- DATA PROVIDED -
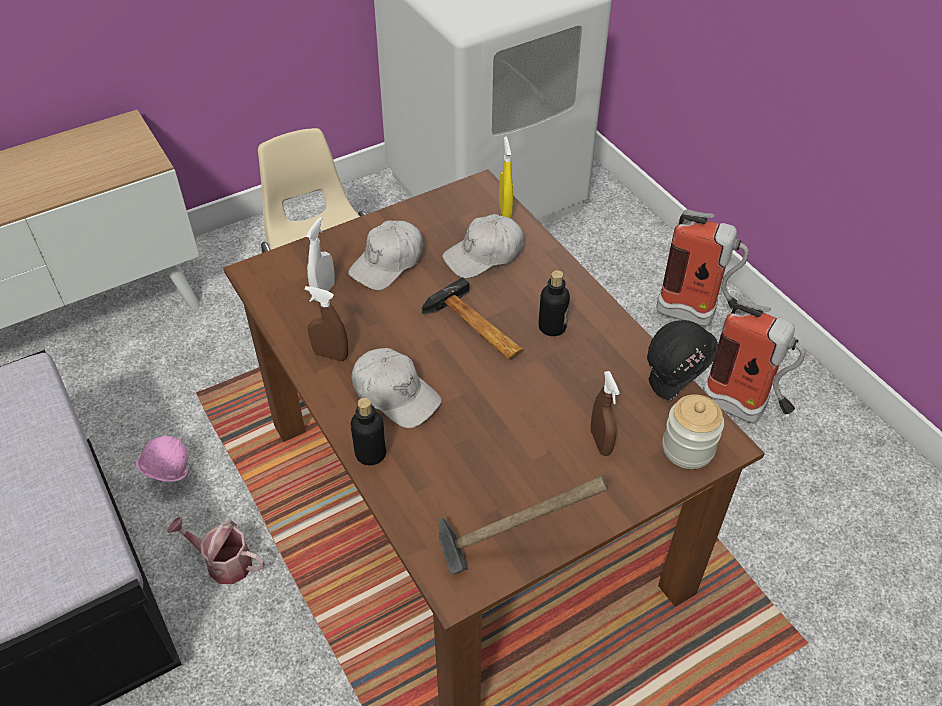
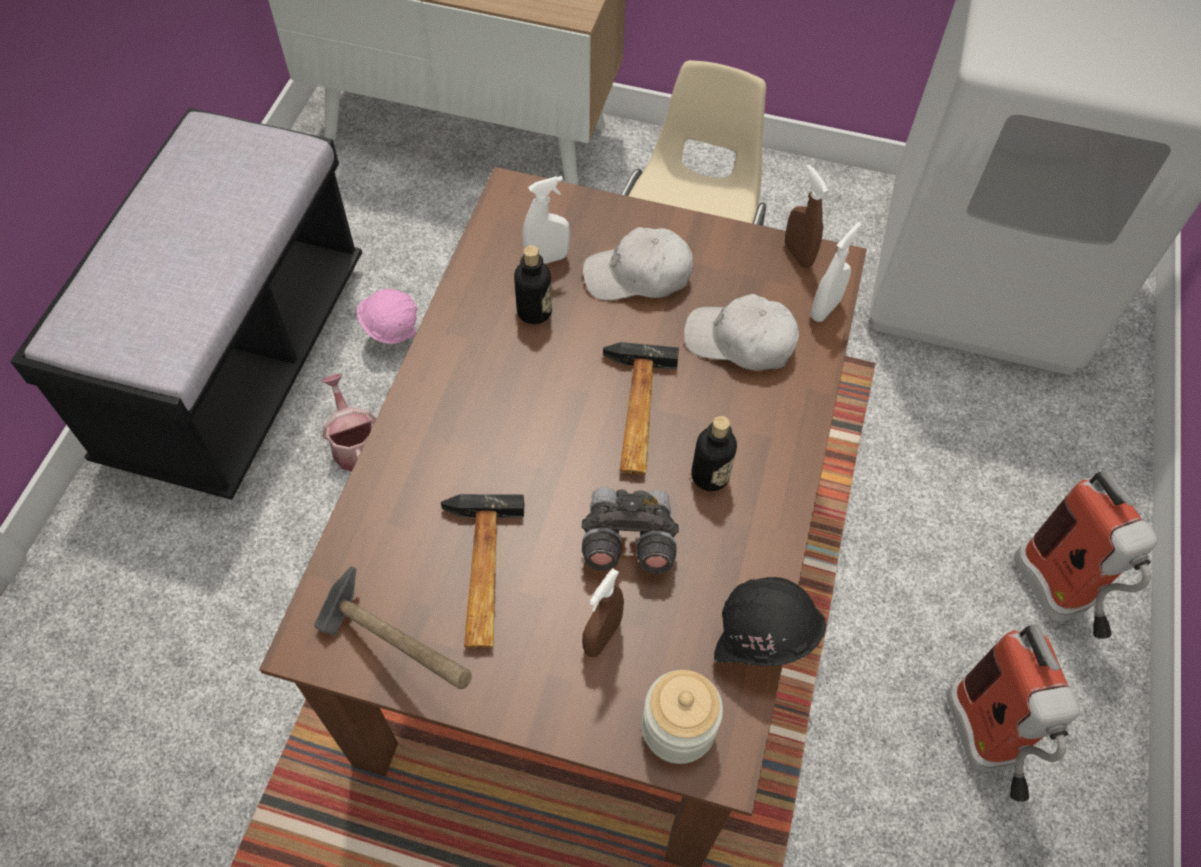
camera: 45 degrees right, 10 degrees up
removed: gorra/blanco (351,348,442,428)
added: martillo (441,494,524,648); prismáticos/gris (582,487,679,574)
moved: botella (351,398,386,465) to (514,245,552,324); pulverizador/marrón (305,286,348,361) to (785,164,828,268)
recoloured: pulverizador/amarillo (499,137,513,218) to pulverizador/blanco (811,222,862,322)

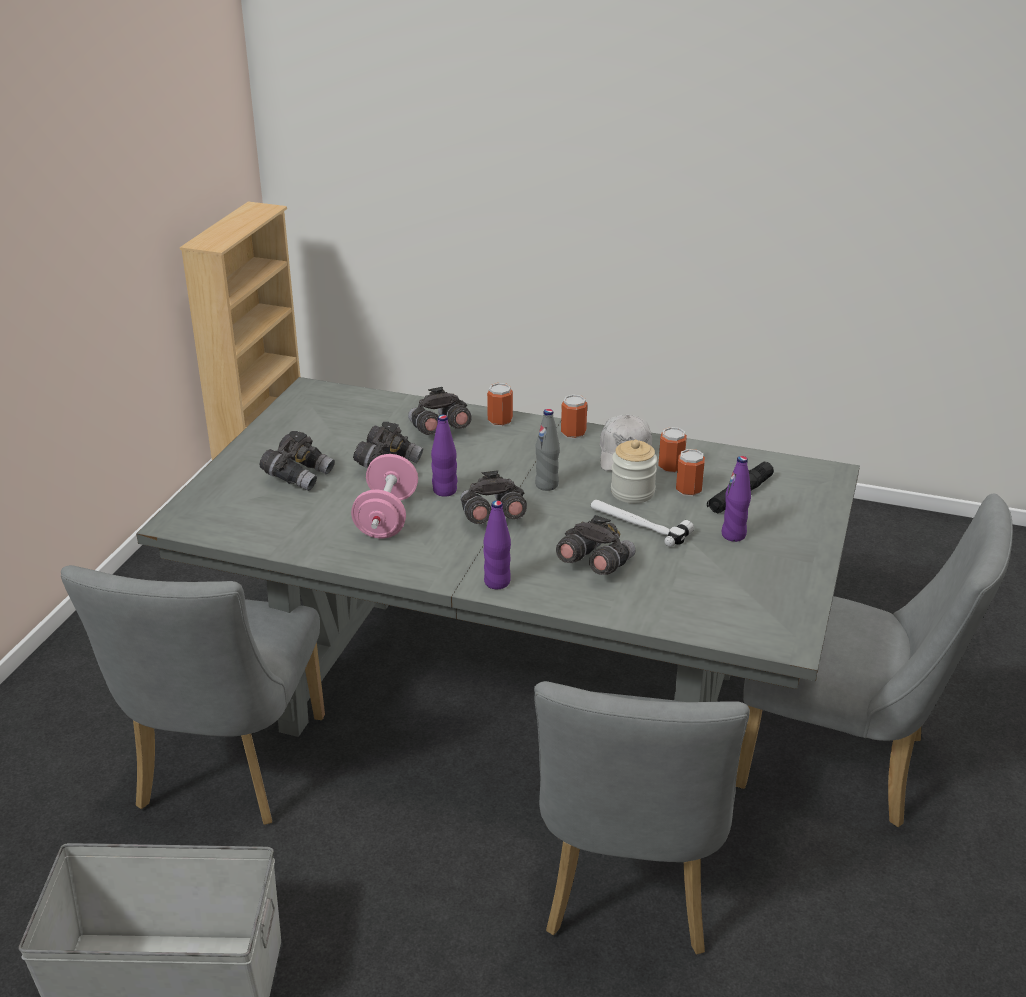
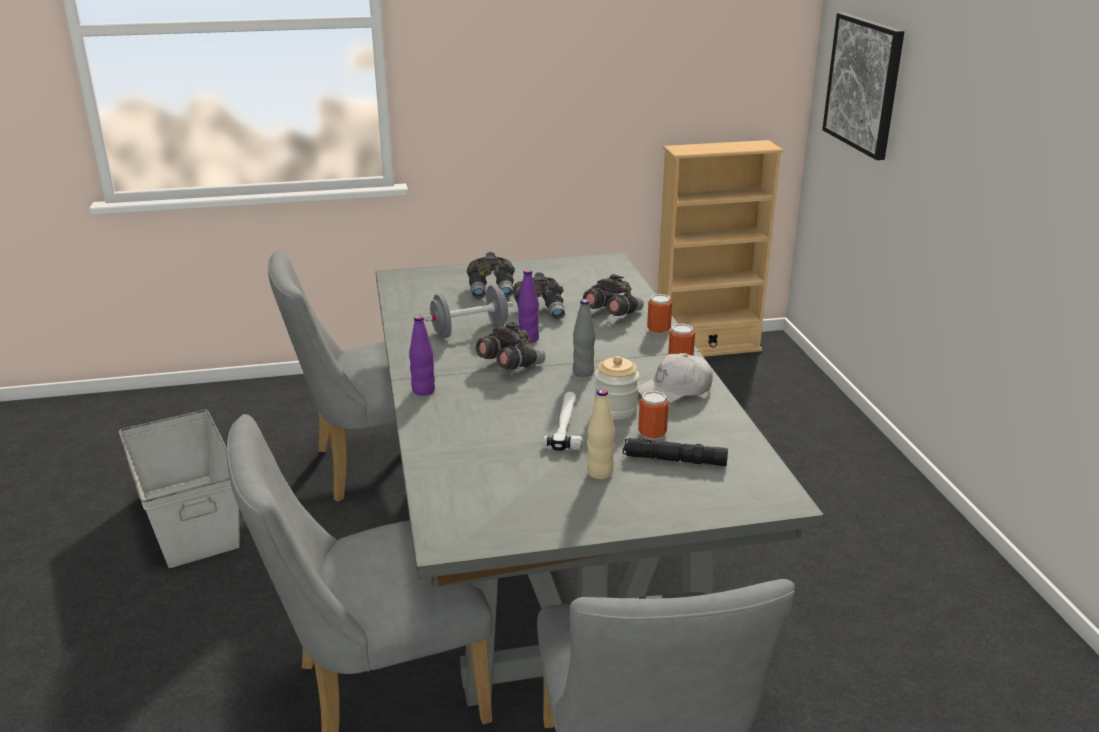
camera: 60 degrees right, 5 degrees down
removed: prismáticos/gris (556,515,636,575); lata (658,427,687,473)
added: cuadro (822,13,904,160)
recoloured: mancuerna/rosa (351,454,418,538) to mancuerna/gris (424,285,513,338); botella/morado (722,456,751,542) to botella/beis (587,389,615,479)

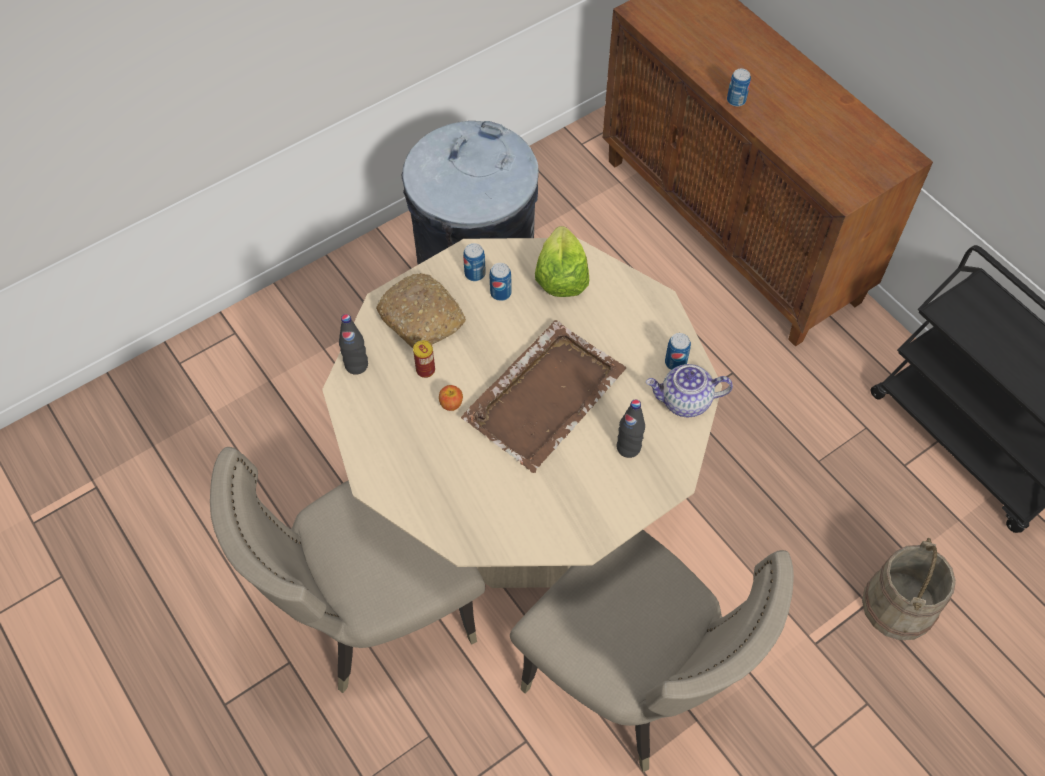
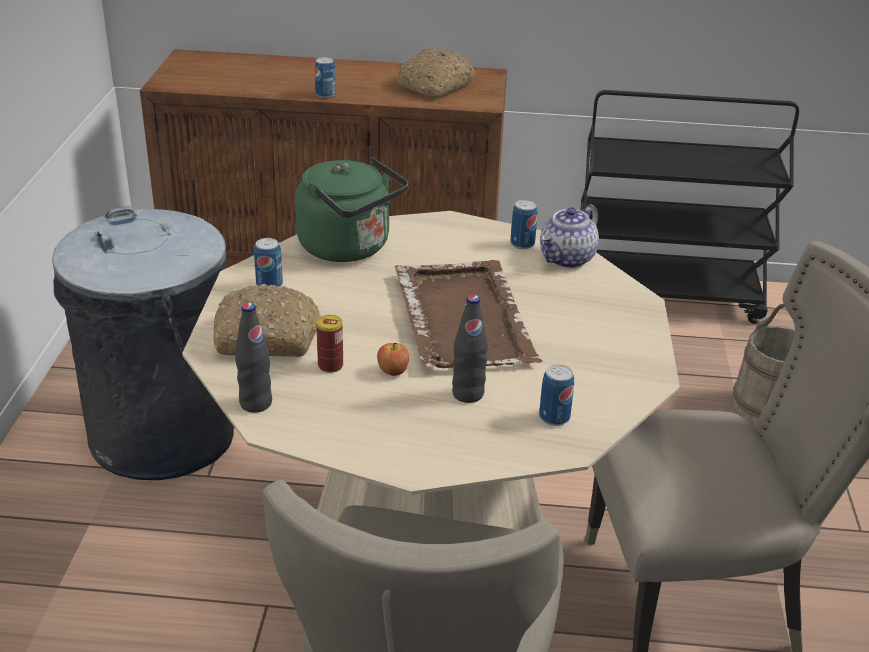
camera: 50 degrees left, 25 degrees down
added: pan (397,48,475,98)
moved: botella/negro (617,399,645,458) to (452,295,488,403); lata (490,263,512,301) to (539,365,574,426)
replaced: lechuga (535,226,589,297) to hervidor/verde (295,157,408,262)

- EXERCISE -
"recoloured: pulverizador/amarillo (499,137,513,218)" marks the first line to copy; copy that line and every line after it through the last line of the listing, exactly and without pictures.

- WRITTEN RESPONSE -
recoloured: pulverizador/amarillo (499,137,513,218) to pulverizador/blanco (811,222,862,322)

camera: 60 degrees right, 5 degrees down
removed: prismáticos/gris (556,515,636,575); lata (658,427,687,473)
added: cuadro (822,13,904,160)
recoloured: mancuerna/rosa (351,454,418,538) to mancuerna/gris (424,285,513,338); botella/morado (722,456,751,542) to botella/beis (587,389,615,479)

camera: 50 degrees left, 25 degrees down
added: pan (397,48,475,98)
moved: botella/negro (617,399,645,458) to (452,295,488,403); lata (490,263,512,301) to (539,365,574,426)
replaced: lechuga (535,226,589,297) to hervidor/verde (295,157,408,262)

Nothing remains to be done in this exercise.